Teilzeitstelle als Kostentreiber
Häufig nicht unmittelbar zu erkennen ist der Kostentreiber “Teilzeitstelle”. Natürlich sind Teilzeitstellen optisch zunächst günstiger als Vollzeitstellen. Rechnet man die Vergütung jedoch einmal auf eine Vollzeitstelle hoch, wird nicht selten deutlich, dass die Teilzeitkräfte relativ gesehen am besten vergütet werden. Möglicherweise sogar besser als etablierte Vollzeitkräfte. Und auch bei der Effektivität bleiben Teilzeitkräfte häufig hinter den Vollzeitkräften zurück. Durch erhöhten Abstimmungsbedarf bei Schichtwechsel entstehen vielfach Reibungs- und Informationsverluste, die mühsam und zeitintensiv nachgearbeitet werden müssen.
Schließlich gibt es Fälle, in denen trotz effizienter Praxisabläufe und unauffälligem Gehaltsniveau dennoch eine erhöhte Personalkostenquote zu diagnostizieren ist. Häufig sind das besonders große Praxen, die aufgrund deutlicher Budgetüberschreitung nur einen Bruchteil der geleisteten Arbeit vergütet bekommen. Hier drücken also nicht hohe Personalkosten die Quote über den Fachgruppendurchschnitt, sondern die geringen GKV-Honorarumsätze.
In solchen Fällen steckt der Praxisinhaber in einer ernsten Zwickmühle: Entweder gelingt es, die Umsätze durch Arbeiten außerhalb der GKV auszuweiten, damit der Praxisapparat bezahlt werden kann.
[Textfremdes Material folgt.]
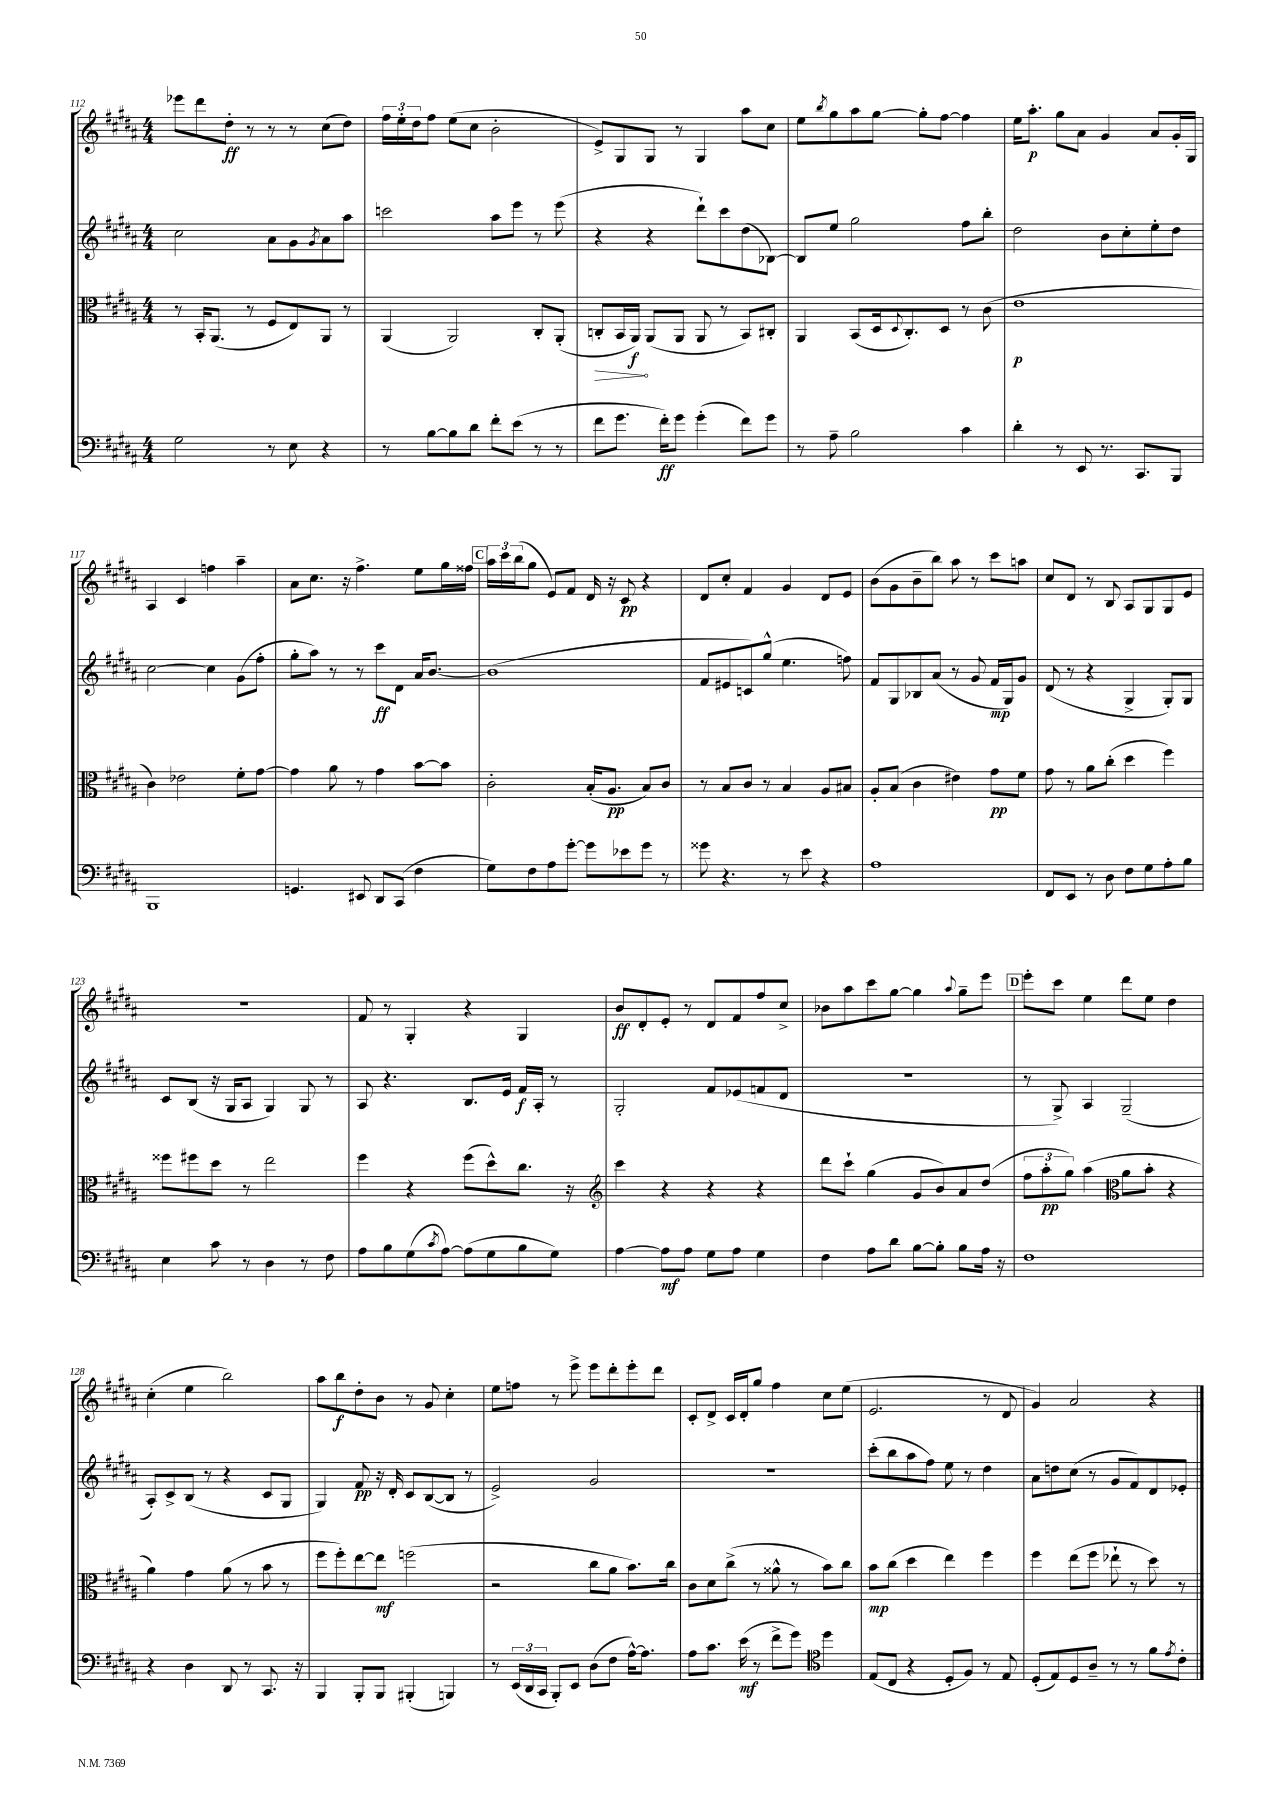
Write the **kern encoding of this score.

**kern	**kern	**kern	**kern
*staff4	*staff3	*staff2	*staff1
*clefF4	*clefC3	*clefG2	*clefG2
*k[f#c#g#d#a#]	*k[f#c#g#d#a#]	*k[f#c#g#d#a#]	*k[f#c#g#d#a#]
*M4/4	*M4/4	*M4/4	*M4/4
2G#	8r	2cc#	8eee-
.	16BB'	.	8ddd#
.	(8.AA#	.	.
.	.	.	8dd#'
.	8r	.	8r
8r	8F#	8a#	8r
8E	8E)	8g#	8r
.	.	8qg#	.
4r	8AA#	8a#	(8cc#
.	8r	8aa#	8dd#)
=	=	=	=
8r	(4AA#	2ccc	24ff#
.	.	.	24ee'
.	.	.	24dd#
[8B	.	.	8ff#
8B]	2AA#)	.	(8ee
8d#	.	.	8cc#
8f#'	.	8aa#	2b'
(8e	.	8eee	.
8r	8C#'	8r	.
8r	(8AA#'	(8eee	.
=	=	=	=
8f#	8C'	4r	8e^)
8.g#	16BB	.	8G#
.	16AA#)	.	.
.	(8AA#	4r	8G#
16f#')	.	.	.
8g#	8AA#	.	8r
(4g#'	8AA#	8ddd#`)	4G#
.	8r	8ccc#	.
8f#)	8BB)	(8dd#	8aa#
8g#	8C#'	[8B-)	8cc#
=	=	=	=
8r	4AA#	8B-]	8ee
.	.	.	8qbb
8A#~	.	8ee	8gg#
2B	(8BB	2gg#	8aa#
.	16D#	.	[8gg#
.	8qqD#	.	.
.	8.C#')	.	.
.	.	.	8gg#']
.	8D#	.	[8ff#
4c#	8r	8ff#	4ff#]
.	(8c#	8bb'	.
=	=	=	=
4d#'	1e	2dd#	16ee
.	.	.	8.aa#'
8r	.	.	8gg#
8EE	.	.	8a#
8.r	.	8b	4g#
.	.	8cc#'	.
8.CC#	.	.	.
.	.	8ee'	8a#
8BBB	.	8dd#	16g#'
.	.	.	16G#
=	=	=	=
1BBB	4c#)	[2cc#	4A#
.	2e-	.	4c#
.	.	4cc#]	4ff
.	8f#'	(8g#	4aa#~
.	[8g#	8ff#'	.
=	=	=	=
4.GG	4g#]	8gg#'	8a#
.	.	8aa#)	8.cc#
.	8a#	8r	.
.	.	.	16r
8EE#	8r	8r	4.ff#^
8DD#	4g#	8ccc#	.
(8CC#	.	8d#	.
4F#	[8b	16a#	8ee
.	.	[8.b	.
.	8b]	.	16gg#
.	.	.	16ff##
=	=	=	=
8G#)	2c#'	(1b]	24aa#
.	.	.	24ccc#
.	.	.	(24bb
8F#	.	.	8gg#
8A#	.	.	8e)
[8g#'	.	.	8f#
8g#]	(16B'	.	16d#
.	8.A#	.	16r
8e-	.	.	8c#
8g#	8B)	.	4r
8r	8c#	.	.
=	=	=	=
8g##	8r	8f#	8d#
4.r	8B	8e#	8cc#'
.	8c#	8c)	4f#
.	8r	(8gg#^^	.
8r	4B	4.ee	4g#
8e	.	.	.
4r	8A#	.	8d#
.	8B#	8ff)	8e
=	=	=	=
1A#	8A#'	8f#	(8b
.	(8B	8G#	8g#
.	4c#	8B-	8b~
.	.	(8a#	8bb)
.	4e#)	8r	8aa#
.	.	8g#	8r
.	8g#	16f#	8ccc#
.	.	16G#)	.
.	8f#	8g#	8aa
=	=	=	=
8FF#	8g#	(8d#	8cc#
8EE	8r	8r	8d#
8r	8a#	4r	8r
8D#	(8cc#'	.	8B
8F#	4dd#	4G#^	8A#
8G#	.	.	8G#
8A#'	4ff#)	8G#')	8G#
8B	.	8G#	8e
=	=	=	=
4E	8ff##	8c#	1r
.	8ff#	(8B	.
8c#	8dd#	16r	.
.	.	16G#	.
8r	8r	8A#	.
4D#	2ee	4G#)	.
8r	.	8G#	.
8F#	.	8r	.
=	=	=	=
8A#	4ff#	8A#	8f#
8B	.	4.r	8r
(8G#	4r	.	4G#'
8qc#	.	.	.
[8A#)	.	.	.
(8A#]	(8ff#	8.B	4r
8G#	8dd#^^)	.	.
.	.	16e	.
8B	8.cc#	16f#	4G#
.	.	16A#'	.
8G#)	.	8r	.
.	16r	.	.
=	=	=	=
*	*clefG2	*	*
[4A#	4ccc#	2G#'	8b
.	.	.	8d#'
8A#]	4r	.	8e'
8A#	.	.	8r
8G#	4r	8f#	8d#
8A#	.	(8e-	8f#
4G#	4r	8f	8ff#
.	.	8d#	8cc#^
=	=	=	=
4F#	8ddd#	1r	8b-
.	8ccc#`	.	8aa#
8A#	(4gg#	.	8ccc#
8d#	.	.	[8gg#
[8B	8g#	.	4gg#]
8B']	8b)	.	.
.	.	.	8qqaa#
8B	8a#	.	8gg#~
16A#	(8dd#	.	8eee
16r	.	.	.
=	=	=	=
1F#	12ff#	8r	8eee'
.	12aa#'	.	.
.	.	8G#^)	8ccc#
.	12gg#)	.	.
.	(4aa#	4A#	4ee
*	*clefC3	*	*
.	8a#	(2G#~	8ddd#
.	8b'	.	8ee
.	4r	.	4dd#
=	=	=	=
4r	4a#)	8A#')	(4cc#'
.	.	8c#^	.
4D#	4g#	(8B	4ee
.	.	8r	.
8DD#	(8a#	4r	2bb)
8r	8r	.	.
8.CC#	8b	8c#	.
.	8r	8G#	.
16r	.	.	.
=	=	=	=
4BBB	8ff#	4G#)	8aa#
.	8ff#')	.	8bb
8BBB'	[8ee	8f#	8dd#'
8BBB	8ee]	16r	8b
.	.	16d#'	.
(4BBB#'	(2ff	8c#	8r
.	.	([8B	8g#
4BBB)	.	8B]	4cc#'
.	.	8r	.
=	=	=	=
8r	2r	2e^)	8ee
(24EE	.	.	8ff
24DD#	.	.	.
24CC#	.	.	.
8BBB')	.	.	8r
8EE	.	.	8eee^
(8D#	8cc#	2g#	8eee
8F#	8a#	.	8ddd#'
[16A#^^)	8.b)	.	8eee'
8.A#]	.	.	.
.	.	.	8ddd#
.	16cc#	.	.
=	=	=	=
8A#	8c#	1r	8c#'
8.c#	8d#	.	8d#^
.	(8cc#^	.	16c#
(16e	.	.	16d#'
8r	8r	.	8gg#
8f#^	8a##^^	.	4ff#
8g#)	8r	.	.
*clefC4	*	*	*
4dd#	8b)	.	8cc#
.	8cc#	.	(8ee
=	=	=	=
(8E	8b	(8ccc#'	2.e
8C#	(8cc#	8bb	.
4r	4dd#	8aa#	.
.	.	8ff#)	.
8D#'	4ee)	8ee	.
8F#)	.	8r	.
8r	4ff#	4dd#	8r
8E	.	.	8d#
=	=	=	=
(8D#'	4ff#	8a#	4g#)
8E)	.	8dd	.
8D#	(8ee	(8cc#	2a#
8A#~	8ff#	8r	.
8r	8ee-`	8g#	.
8r	8r	8f#)	.
8f#	8dd#)	8d#	4r
8qe	.	.	.
8c#'	8r	8e-'	.
==	==	==	==
*-	*-	*-	*-
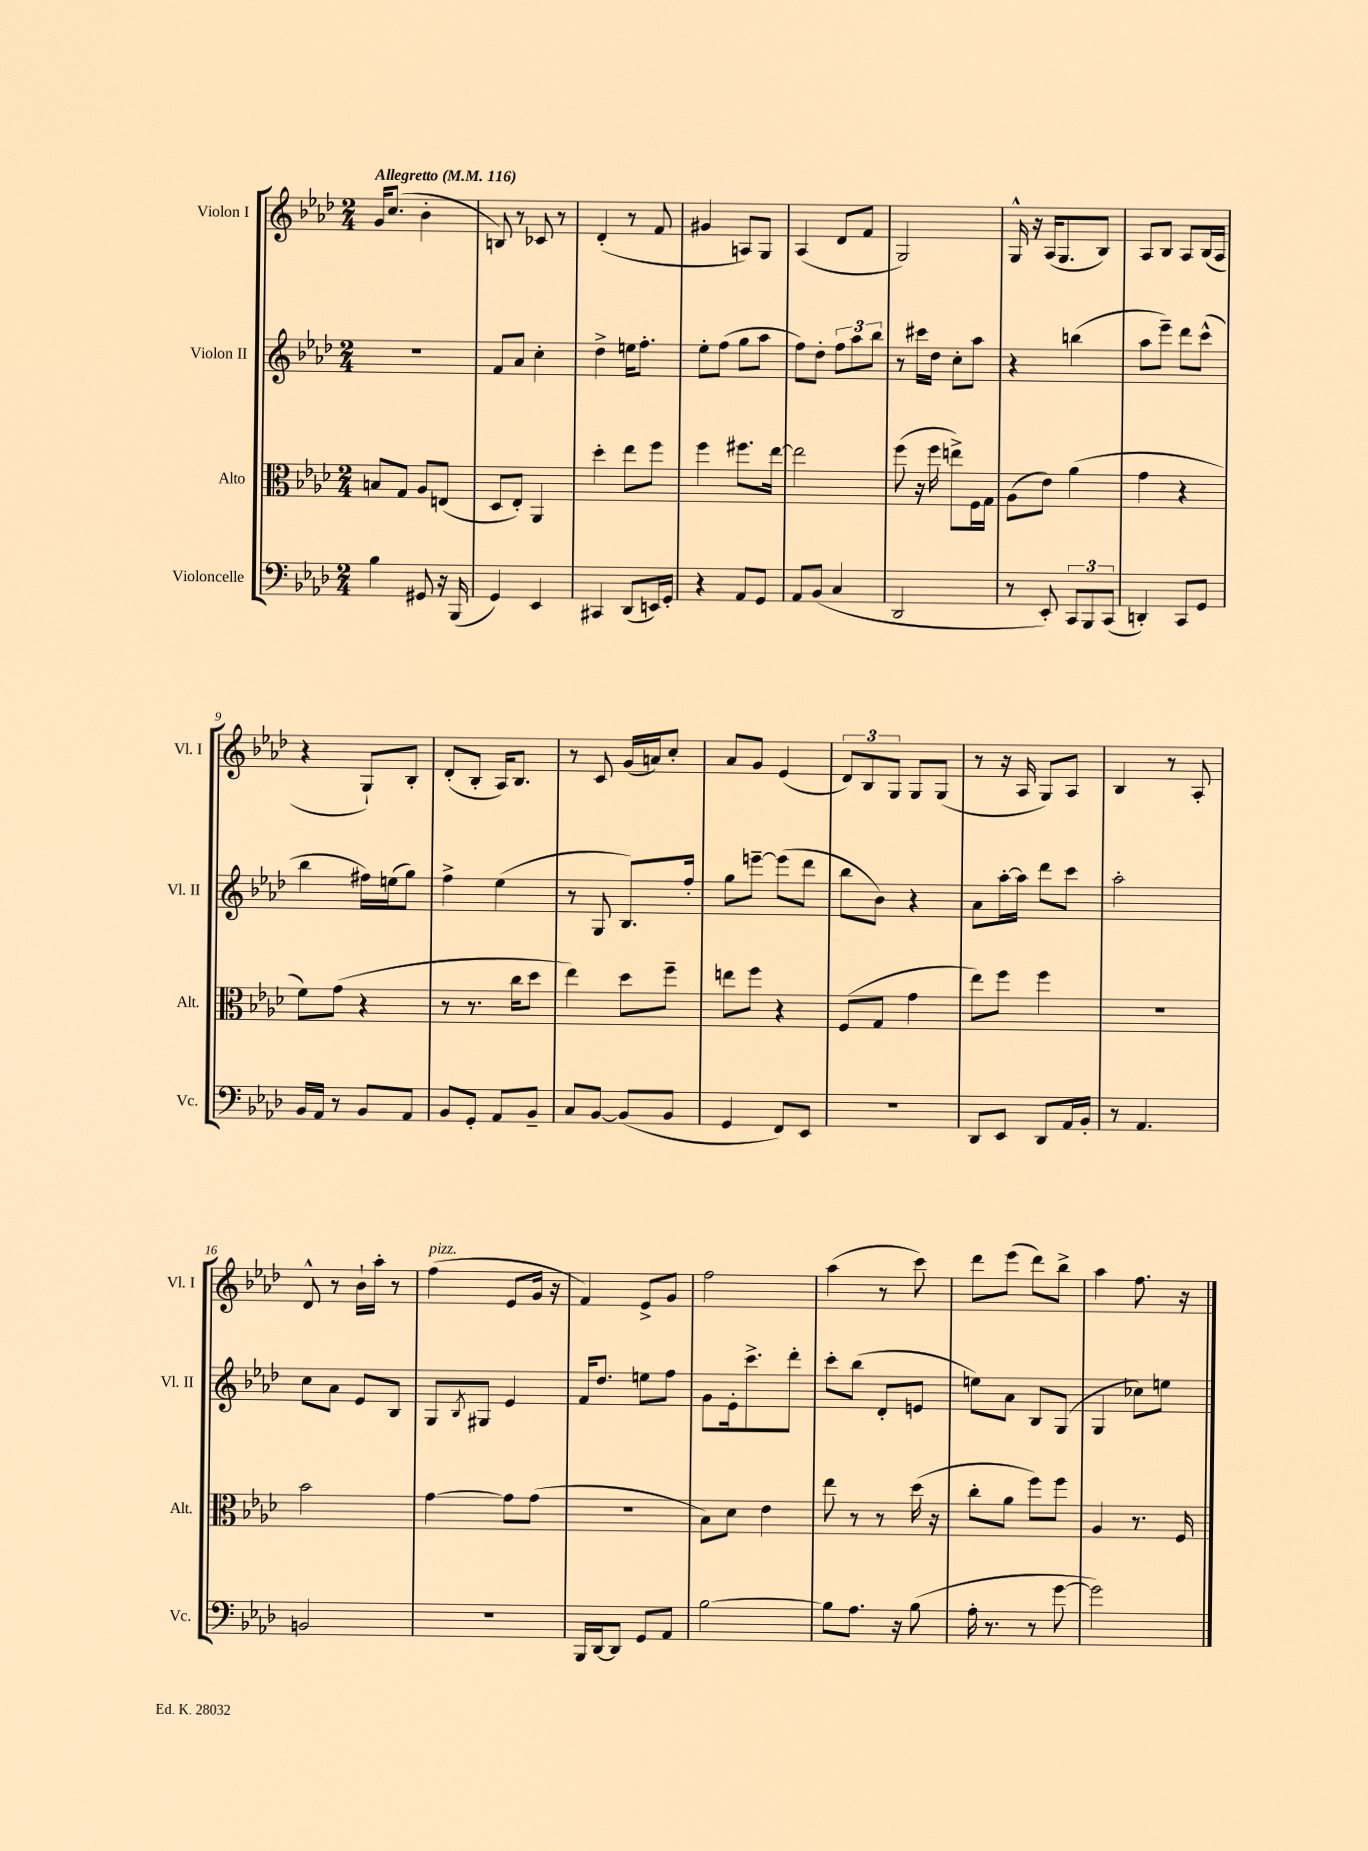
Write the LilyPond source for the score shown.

<<
\new StaffGroup <<
\new Staff = "s0" \with { instrumentName = "Violon I" shortInstrumentName = "Vl. I" } {
    \clef treble \key aes \major \numericTimeSignature \time 2/4 \tempo "Allegretto" 4 = 116
    g'16 c''8.( bes'4-. |
    b8) r8 ces'8 r8 |
    des'4-.( r8 f'8 |
    gis'4 a8) g8 |
    aes4( des'8 f'8 |
    g2) |
    g16-^ r16 aes16( g8. bes8) |
    aes8 bes8 aes8 bes16( aes16 |
    r4 g8-!) bes8-. |
    des'8-.( bes8-. aes16) bes8. |
    r8 c'8 g'16( a'16) c''8-. |
    aes'8 g'8 ees'4( |
    \tuplet 3/2 { des'8) bes8 g8 } g8 g8( |
    r8 r16 aes16 g8) aes8 |
    bes4 r8 aes8-. |
    des'8-^ r8 bes'16-! aes''16-. r8 |
    f''4^\markup { \italic "pizz." }( ees'8 g'16 r16 |
    f'4) ees'8-> g'8 |
    f''2 |
    aes''4( r8 c'''8) |
    des'''8 ees'''8( des'''8) bes''8-> |
    aes''4 f''8. r16 \bar "|." |
}
\new Staff = "s1" \with { instrumentName = "Violon II" shortInstrumentName = "Vl. II" } {
    \clef treble \key aes \major \numericTimeSignature \time 2/4
    r2 |
    f'8 aes'8 c''4-. |
    des''4-> e''16 f''8.-. |
    ees''8-. f''8( g''8 aes''8 |
    f''8) des''8-. \tuplet 3/2 { f''8 aes''8 bes''8 } |
    r8 cis'''16 des''16 c''8-. aes''8 |
    r4 b''4( |
    aes''8 ees'''8--) des'''8 c'''8-^( |
    bes''4 fis''16) e''16( g''8) |
    f''4-> ees''4( |
    r8 g8 bes8.) f''16-. |
    g''8 e'''8~-- e'''8( des'''8 |
    bes''8 bes'8) r4 |
    aes'8 aes''16~-. aes''16 des'''8 c'''8 |
    aes''2-. |
    c''8 aes'8 ees'8 bes8 |
    g8 \acciaccatura { bes8 } gis8 ees'4 |
    f'16 des''8. e''8 f''8 |
    g'8 ees'16-. c'''8.-> des'''8-. |
    c'''8-. bes''8( des'8-. e'8 |
    e''8) aes'8 bes8 g8( |
    g4 ces''8) e''8 \bar "|." |
}
\new Staff = "s2" \with { instrumentName = "Alto" shortInstrumentName = "Alt." } {
    \clef alto \key aes \major \numericTimeSignature \time 2/4
    b8 g8 aes8 e8( |
    des8 ees8-.) aes,4 |
    des''4-. ees''8 f''8 |
    f''4 fis''8. ees''16~ |
    ees''2 |
    f''8( r16 f''16 e''8->) f16 g16 |
    aes8( ees'8) aes'4( |
    g'4 r4 |
    f'8) g'8( r4 |
    r8 r8. c''16 des''8 |
    ees''4) des''8 f''8-- |
    e''8 f''8 r4 |
    f8( g8 g'4 |
    ees''8) f''8 f''4 |
    R2 |
    bes'2 |
    g'4~ g'8 g'8( |
    R2 |
    bes8) des'8 ees'4 |
    ees''8 r8 r8 des''16( r16 |
    c''8-. aes'8 f''8) f''8 |
    aes4 r8. f16 \bar "|." |
}
\new Staff = "s3" \with { instrumentName = "Violoncelle" shortInstrumentName = "Vc." } {
    \clef bass \key aes \major \numericTimeSignature \time 2/4
    bes4 gis,8 r16 bes,,16( |
    g,4) ees,4 |
    cis,4 des,8( e,16) g,16-. |
    r4 aes,8 g,8 |
    aes,8 bes,8( c4 |
    des,2 |
    r8 ees,8-.) \tuplet 3/2 { c,8 bes,,8 c,8( } |
    d,4-.) c,8 g,8 |
    bes,16 aes,16 r8 bes,8 aes,8 |
    bes,8 g,8-. aes,8 bes,8-- |
    c8 bes,8~ bes,8( bes,8 |
    g,4 f,8) ees,8 |
    R2 |
    des,8 ees,8 des,8 aes,16 bes,16-. |
    r8 aes,4. |
    b,2 |
    R2 |
    bes,,16 des,16~ des,8 g,8 aes,8 |
    bes2~ |
    bes8 aes8. r16 bes8( |
    aes16-. r8. r8 g'8~ |
    g'2) \bar "|." |
}
>>
>>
Oder Praxisapparat und Fallzahl müssen an die GKV-Geldtöpfe angepasst und zurückgefahren werden.
Die Ursachen hoher Personalkostenquoten
- Organisatorische Mängel kosten Geld: Abläufe sind nicht gut organisiert, Zuständigkeiten unklar, und an den Schnittstellen gibt es Reibungsverluste.
- Ein hohes Gehaltsniveau drückt die Rentabilität: In Praxen, in denen Mitarbeiterinnen lange tätig sind, entwickelt sich häufig über die Jahre durch regelmäßige Gehaltserhöhungen ein hohes Gehaltsniveau.
- Kostentreiber Teilzeitstelle: Rechnet man die Vergütung auf eine Vollzeitstelle hoch, wird nicht selten deutlich, dass die Teilzeitkräfte relativ gesehen am besten vergütet werden.
- Die GKV-Budgetierung verzerrt Quoten: Häufig sind das besonders große Praxen, die aufgrund hoher Budgetüberschreitung nur einen Bruchteil der geleisteten Arbeit vergütet bekommen.